ACTION ITEM => From the line below that contains "right elbow: (189, 128, -21)" to the line that contains "right elbow: (299, 98, -10)", repeat every line exactly, both ends included, and nothing else.

Keypoint text descriptions

□ □ □ □

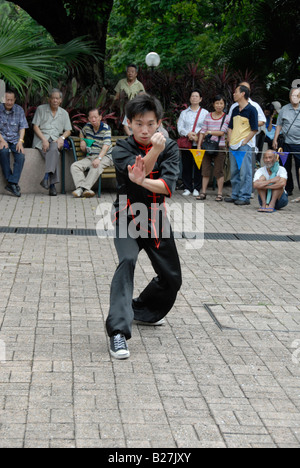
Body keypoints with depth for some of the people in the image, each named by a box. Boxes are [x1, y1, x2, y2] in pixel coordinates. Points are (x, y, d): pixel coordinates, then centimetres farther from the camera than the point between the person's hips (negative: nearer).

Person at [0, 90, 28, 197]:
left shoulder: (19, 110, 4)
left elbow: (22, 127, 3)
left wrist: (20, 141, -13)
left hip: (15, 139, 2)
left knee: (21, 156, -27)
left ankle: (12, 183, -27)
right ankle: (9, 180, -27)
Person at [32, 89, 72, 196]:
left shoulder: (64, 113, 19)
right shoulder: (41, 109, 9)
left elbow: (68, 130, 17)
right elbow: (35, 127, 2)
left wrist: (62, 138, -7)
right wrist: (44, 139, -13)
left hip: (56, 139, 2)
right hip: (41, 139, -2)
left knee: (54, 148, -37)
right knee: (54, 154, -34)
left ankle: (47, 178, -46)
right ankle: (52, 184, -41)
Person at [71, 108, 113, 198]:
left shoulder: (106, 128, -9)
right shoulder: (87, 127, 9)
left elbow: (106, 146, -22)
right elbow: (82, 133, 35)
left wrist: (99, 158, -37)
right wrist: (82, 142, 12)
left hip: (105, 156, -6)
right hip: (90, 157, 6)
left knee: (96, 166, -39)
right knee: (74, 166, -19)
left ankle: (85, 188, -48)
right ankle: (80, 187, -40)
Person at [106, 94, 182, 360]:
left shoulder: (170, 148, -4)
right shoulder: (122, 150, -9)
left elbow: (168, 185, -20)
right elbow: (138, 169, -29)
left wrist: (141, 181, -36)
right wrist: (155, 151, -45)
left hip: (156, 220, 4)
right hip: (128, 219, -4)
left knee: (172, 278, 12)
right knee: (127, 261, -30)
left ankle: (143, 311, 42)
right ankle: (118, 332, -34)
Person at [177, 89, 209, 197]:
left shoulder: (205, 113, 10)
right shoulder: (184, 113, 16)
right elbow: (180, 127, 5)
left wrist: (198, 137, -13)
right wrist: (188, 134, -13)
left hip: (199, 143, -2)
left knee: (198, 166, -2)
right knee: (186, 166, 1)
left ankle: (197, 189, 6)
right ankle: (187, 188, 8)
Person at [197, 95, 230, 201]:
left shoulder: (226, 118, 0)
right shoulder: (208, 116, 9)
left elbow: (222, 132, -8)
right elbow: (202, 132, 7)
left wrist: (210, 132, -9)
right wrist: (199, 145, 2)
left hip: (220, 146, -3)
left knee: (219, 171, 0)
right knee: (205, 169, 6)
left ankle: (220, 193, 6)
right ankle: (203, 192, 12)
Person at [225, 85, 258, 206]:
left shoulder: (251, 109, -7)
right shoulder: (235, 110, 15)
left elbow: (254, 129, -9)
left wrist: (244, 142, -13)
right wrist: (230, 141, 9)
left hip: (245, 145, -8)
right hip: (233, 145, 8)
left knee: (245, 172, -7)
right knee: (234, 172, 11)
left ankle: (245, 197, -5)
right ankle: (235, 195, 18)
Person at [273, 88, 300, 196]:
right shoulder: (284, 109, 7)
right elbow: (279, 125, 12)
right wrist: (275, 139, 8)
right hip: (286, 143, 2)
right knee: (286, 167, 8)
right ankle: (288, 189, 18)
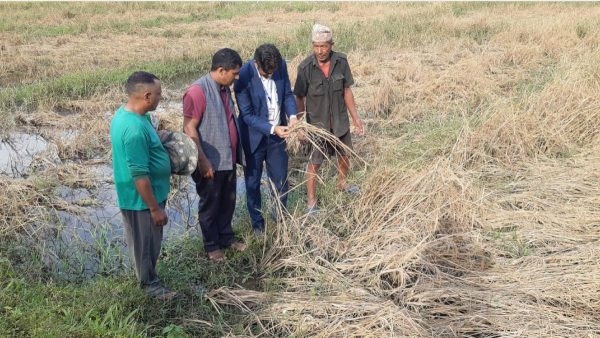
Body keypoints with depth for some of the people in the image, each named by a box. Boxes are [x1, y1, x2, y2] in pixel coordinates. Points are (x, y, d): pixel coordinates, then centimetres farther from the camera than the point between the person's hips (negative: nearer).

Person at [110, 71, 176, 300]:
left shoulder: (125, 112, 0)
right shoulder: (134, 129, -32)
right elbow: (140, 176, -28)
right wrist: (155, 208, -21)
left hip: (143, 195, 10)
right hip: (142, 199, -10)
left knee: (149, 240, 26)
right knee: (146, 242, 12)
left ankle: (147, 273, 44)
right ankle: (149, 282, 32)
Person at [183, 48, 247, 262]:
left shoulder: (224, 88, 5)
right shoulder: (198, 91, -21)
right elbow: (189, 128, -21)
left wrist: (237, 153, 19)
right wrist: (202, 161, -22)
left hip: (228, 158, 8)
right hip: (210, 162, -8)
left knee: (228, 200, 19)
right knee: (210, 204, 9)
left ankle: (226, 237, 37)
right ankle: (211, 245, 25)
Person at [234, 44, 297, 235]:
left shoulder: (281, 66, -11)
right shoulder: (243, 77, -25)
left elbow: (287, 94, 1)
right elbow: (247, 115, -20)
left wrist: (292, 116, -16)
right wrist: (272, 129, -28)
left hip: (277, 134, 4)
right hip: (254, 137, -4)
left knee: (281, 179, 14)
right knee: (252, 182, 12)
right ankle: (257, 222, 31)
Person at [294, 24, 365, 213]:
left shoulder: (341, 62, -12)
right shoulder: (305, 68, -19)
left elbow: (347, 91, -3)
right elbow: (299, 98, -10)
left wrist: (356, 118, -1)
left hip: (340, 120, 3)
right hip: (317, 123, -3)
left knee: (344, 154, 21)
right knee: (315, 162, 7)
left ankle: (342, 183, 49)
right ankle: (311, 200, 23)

□ □ □ □

TASK RESPONSE =>
right elbow: (189, 128, -21)
left wrist: (237, 153, 19)
right wrist: (202, 161, -22)
left hip: (228, 158, 8)
right hip: (210, 162, -8)
left knee: (228, 200, 19)
right knee: (210, 204, 9)
left ankle: (226, 237, 37)
right ankle: (211, 245, 25)
Person at [234, 44, 297, 235]:
left shoulder: (281, 66, -11)
right shoulder: (243, 77, -25)
left elbow: (287, 94, 1)
right elbow: (247, 115, -20)
left wrist: (292, 116, -16)
right wrist: (272, 129, -28)
left hip: (277, 134, 4)
right hip: (254, 137, -4)
left knee: (281, 179, 14)
right knee: (252, 182, 12)
right ankle: (257, 222, 31)
Person at [294, 24, 365, 213]:
left shoulder: (341, 62, -12)
right shoulder: (305, 68, -19)
left elbow: (347, 91, -3)
right elbow: (299, 98, -10)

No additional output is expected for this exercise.